China is set to release a flurry of economic data this week, ranging from trade figures on Thursday to inflation, industrial output, fixed-asset investment and retails sales data on Friday – all of which could shed light on the true health of the world’s second-largest economy, especially given the confusion caused by the twin July manufacturing PMIs.
The government’s official PMI index and the HSBC’s measure told two different stories in July. The official measure of factory activity in China showed a slight expansion in July, but a separate, independent survey published at the same time by HSBC showed a “marked deterioration of business conditions faced by Chinese manufacturers.”
The official PMI rose to 50.3 in July from 50.1 in June, suggesting conditions had improved marginally in the manufacturing sector. (A number above 50 indicates expansion.) Meanwhile, the HSBC PMI fell to its lowest level in 11 months, dropping to 47.7 in July from 48.2 in June.
Part of the discrepancy can be explained because the two surveys use different methods to perform seasonal adjustments. The gap between the two indices widened to 2.6 points -- the biggest in 15 months. According to economists at Societe Generale, the two surveys diverge about a third of the time, usually due to differences in these adjustment techniques.

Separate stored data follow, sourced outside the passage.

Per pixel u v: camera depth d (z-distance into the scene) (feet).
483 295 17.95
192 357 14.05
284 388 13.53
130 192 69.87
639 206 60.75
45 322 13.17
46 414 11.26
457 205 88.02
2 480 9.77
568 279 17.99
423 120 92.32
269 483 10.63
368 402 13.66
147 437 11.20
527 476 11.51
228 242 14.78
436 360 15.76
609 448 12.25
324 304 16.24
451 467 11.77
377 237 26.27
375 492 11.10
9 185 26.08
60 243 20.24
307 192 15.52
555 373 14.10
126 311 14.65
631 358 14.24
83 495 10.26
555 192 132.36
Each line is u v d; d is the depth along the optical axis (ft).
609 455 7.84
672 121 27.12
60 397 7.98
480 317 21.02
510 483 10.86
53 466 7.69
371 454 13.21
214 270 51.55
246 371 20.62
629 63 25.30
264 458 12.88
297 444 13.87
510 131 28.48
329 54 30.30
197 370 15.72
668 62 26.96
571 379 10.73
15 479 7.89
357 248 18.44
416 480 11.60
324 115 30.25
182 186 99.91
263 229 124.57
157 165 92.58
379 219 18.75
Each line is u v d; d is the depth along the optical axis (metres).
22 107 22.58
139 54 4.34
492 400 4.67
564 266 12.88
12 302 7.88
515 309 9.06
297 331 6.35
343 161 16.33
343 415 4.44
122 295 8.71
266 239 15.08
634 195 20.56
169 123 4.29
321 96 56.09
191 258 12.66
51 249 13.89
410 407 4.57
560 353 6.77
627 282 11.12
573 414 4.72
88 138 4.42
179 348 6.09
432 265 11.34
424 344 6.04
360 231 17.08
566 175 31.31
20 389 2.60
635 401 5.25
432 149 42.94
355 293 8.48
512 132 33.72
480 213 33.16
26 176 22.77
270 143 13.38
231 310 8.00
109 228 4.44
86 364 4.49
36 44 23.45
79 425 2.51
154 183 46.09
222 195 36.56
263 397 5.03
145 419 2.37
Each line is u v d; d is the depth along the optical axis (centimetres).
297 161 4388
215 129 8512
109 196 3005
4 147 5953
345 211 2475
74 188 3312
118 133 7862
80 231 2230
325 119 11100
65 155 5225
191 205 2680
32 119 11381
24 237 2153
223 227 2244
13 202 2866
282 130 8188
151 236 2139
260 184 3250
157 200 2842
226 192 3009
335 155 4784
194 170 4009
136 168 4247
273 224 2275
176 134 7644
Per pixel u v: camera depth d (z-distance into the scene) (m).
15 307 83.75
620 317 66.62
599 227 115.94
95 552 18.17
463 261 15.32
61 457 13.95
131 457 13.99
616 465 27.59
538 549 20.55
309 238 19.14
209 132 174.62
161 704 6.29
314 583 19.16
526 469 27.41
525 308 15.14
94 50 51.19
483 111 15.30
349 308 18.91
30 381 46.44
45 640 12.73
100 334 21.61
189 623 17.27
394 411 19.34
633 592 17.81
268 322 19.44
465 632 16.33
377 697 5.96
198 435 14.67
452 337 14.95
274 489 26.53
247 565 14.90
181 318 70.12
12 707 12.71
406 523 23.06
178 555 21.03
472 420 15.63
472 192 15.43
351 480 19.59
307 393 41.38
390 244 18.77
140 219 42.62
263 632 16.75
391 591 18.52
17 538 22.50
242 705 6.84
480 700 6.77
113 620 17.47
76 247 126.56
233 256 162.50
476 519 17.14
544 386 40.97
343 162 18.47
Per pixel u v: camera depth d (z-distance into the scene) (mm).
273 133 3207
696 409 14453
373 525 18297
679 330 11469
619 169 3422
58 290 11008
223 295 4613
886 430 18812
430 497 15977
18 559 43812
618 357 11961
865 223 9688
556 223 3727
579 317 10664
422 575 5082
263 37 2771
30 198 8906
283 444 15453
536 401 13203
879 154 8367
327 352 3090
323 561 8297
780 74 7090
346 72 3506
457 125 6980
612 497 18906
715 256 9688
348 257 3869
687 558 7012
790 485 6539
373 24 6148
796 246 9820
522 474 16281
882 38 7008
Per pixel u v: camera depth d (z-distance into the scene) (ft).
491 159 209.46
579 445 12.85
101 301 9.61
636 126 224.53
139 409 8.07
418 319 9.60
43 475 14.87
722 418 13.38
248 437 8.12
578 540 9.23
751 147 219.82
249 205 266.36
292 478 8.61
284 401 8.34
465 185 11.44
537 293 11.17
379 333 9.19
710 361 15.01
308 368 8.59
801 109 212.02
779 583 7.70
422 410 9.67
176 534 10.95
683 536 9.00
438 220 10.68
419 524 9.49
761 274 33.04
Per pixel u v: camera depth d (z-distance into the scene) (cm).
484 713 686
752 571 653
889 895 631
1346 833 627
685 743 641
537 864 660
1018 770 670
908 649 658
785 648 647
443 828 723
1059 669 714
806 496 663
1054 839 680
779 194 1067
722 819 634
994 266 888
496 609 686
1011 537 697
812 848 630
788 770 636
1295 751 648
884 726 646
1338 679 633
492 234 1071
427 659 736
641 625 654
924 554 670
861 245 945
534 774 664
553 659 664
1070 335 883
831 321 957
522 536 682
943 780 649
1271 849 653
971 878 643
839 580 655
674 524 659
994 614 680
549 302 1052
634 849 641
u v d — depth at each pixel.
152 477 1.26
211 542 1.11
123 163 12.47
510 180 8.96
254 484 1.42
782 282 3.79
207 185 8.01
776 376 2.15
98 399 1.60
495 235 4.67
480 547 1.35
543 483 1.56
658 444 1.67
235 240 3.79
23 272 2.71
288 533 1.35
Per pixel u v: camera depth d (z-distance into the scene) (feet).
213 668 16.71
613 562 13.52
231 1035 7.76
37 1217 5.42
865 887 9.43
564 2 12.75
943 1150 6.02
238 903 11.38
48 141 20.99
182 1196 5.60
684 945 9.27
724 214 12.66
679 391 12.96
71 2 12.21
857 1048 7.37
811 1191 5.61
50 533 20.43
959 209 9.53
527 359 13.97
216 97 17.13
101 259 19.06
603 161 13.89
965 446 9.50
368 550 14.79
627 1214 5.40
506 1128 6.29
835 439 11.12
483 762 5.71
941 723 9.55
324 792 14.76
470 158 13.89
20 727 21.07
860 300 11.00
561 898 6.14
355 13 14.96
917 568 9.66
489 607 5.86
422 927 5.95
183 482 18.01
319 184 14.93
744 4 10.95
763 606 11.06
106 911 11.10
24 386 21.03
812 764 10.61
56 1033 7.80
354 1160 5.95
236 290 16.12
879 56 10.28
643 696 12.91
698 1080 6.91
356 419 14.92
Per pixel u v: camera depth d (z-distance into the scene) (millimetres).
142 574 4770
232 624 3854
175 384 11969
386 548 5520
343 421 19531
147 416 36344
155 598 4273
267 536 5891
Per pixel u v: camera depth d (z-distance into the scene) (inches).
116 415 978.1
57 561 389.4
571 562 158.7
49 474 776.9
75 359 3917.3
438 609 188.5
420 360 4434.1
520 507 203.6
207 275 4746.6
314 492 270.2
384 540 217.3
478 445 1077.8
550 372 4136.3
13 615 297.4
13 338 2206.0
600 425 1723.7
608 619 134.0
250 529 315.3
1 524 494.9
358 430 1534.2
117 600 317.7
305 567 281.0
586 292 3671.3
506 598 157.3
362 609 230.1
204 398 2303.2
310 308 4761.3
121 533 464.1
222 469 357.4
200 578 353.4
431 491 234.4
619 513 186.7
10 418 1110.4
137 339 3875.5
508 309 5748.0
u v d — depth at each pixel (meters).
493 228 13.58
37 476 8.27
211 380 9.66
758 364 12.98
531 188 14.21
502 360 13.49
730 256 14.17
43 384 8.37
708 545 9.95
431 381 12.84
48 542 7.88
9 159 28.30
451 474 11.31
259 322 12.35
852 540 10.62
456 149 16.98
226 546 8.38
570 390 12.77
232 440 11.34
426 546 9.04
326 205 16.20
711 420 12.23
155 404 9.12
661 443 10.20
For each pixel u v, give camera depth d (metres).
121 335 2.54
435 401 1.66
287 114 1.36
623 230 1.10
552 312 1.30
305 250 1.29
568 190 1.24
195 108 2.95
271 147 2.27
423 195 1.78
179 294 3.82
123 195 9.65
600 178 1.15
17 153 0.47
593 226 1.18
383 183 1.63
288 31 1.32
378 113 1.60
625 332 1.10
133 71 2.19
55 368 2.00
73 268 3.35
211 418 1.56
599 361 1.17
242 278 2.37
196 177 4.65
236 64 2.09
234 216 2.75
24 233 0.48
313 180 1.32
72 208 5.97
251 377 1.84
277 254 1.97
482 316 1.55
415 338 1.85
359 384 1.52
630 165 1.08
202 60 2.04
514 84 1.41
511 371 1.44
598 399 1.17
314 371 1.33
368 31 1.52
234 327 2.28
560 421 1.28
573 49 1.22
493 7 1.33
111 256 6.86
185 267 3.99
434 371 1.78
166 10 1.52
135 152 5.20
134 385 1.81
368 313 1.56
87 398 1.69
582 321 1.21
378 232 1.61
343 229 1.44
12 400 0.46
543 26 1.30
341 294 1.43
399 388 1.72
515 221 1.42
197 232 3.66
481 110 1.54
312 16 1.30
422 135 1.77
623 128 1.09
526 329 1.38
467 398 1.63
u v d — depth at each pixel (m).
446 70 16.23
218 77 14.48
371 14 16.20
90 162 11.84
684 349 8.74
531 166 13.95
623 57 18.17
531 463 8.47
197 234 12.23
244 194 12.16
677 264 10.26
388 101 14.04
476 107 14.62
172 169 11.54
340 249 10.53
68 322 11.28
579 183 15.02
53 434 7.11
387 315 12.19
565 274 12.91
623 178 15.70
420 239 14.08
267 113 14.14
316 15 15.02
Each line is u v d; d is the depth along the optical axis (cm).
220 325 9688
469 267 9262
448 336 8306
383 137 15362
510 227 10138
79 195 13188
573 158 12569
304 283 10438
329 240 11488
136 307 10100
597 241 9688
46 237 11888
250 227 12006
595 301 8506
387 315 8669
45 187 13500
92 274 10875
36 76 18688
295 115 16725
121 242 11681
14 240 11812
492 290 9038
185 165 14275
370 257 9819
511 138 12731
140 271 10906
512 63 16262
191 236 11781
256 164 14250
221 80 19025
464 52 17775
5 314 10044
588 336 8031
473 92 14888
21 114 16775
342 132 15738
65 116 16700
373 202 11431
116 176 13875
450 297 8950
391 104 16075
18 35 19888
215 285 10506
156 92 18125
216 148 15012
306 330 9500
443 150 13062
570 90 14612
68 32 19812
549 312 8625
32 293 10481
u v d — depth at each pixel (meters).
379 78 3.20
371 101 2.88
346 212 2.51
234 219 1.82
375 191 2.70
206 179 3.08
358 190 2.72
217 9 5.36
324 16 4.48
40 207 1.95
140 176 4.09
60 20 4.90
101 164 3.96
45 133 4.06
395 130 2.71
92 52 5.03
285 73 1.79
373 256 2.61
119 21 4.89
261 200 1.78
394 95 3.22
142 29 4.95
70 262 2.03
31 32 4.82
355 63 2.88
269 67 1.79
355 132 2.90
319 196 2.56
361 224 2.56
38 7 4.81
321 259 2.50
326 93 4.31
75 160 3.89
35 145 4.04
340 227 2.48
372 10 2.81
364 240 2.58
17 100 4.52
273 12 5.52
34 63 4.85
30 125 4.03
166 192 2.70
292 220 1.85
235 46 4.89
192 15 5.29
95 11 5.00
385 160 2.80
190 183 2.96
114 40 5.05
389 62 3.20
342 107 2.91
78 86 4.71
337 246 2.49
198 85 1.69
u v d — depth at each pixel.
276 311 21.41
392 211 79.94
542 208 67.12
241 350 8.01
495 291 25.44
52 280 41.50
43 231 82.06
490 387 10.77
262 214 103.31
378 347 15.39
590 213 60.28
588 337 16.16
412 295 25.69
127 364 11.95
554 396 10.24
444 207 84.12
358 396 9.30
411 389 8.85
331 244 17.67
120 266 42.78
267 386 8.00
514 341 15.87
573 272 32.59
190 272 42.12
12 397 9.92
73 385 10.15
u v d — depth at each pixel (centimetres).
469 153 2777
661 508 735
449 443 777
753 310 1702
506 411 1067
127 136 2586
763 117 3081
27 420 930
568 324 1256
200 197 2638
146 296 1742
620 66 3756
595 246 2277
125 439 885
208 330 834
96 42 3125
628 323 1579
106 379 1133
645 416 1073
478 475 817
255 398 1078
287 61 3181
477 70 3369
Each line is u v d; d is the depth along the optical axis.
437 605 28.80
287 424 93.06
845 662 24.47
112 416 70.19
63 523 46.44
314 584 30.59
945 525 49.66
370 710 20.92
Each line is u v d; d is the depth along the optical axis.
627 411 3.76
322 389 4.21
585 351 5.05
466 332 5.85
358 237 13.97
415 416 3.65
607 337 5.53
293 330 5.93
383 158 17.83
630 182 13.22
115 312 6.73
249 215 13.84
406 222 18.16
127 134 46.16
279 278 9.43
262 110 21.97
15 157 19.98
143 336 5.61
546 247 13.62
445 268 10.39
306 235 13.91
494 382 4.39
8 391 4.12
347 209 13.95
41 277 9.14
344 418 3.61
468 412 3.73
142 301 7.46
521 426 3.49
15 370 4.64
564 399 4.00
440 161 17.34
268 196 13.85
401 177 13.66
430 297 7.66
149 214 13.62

In the past, big gaps were usually mostly due to conspicuously insufficient seasonal adjustments in the official series. But since the second half of last year, the seasonal pattern in China's official reports has greatly diminished. In comparison, the HSBC series now seems to suffer more from seasonality, according to Wei Yao, an economist at Societe Generale.
"Aside from the statistical issue, the HSBC PMI sample is overly represented by small exporters which were hit by rising Chinese yuan, rising wage and sluggish global demand. On the other hand, the government’s PMI is more represented by domestic big enterprises with large exposure to fixed-asset investment," according to Ting Lu and Xiaojia Zhi, China economists at Bank of America Merrill Lynch.
“At this time we should focus on the government’s PMI instead of the HSBC PMI because exports now only contribute 10 percent of China’s GDP,” Lu and Zhi said.
China’s second-quarter GDP growth slowed to 7.5 percent, putting the economy on track for its weakest year since the late 1990s.
July Data Outlook
Thursday – Trade Balance: June’s trade data were far worse than most had expected, with the value of both exports and imports lower than a year before. This slowdown seems to reflect both the weakness of foreign demand and the impact of official efforts to crack down on the use of trade transactions to evade capital controls. Capital Economics’ Mark Williams and Wang Qinwei expect export growth to have rebounded into positive territory in July. Imports probably performed slightly better as well, though a significant rebound is still unlikely given the apparent weakness of domestic demand.
Friday -- Consumer Price Index and Producer Price Index: According to Capital Economics, continued increases in pork and vegetable prices likely have driven consumer price inflation higher in July. Pork prices bottomed out in early May and have risen steadily in the weeks since. Meanwhile, vegetable prices have picked up sharply, with drought in southern China as the immediate cause. By contrast, Williams and Wang expect non-food price inflation to remain stable, as it has been over the last few months. China has had the lowest rate of headline inflation among the BRIC economies in all but 17 of the last 120 months. China’s CPI has averaged 3.1 percent over the last ten years, compared with an average of 5.6 percent in the rest of the emerging world.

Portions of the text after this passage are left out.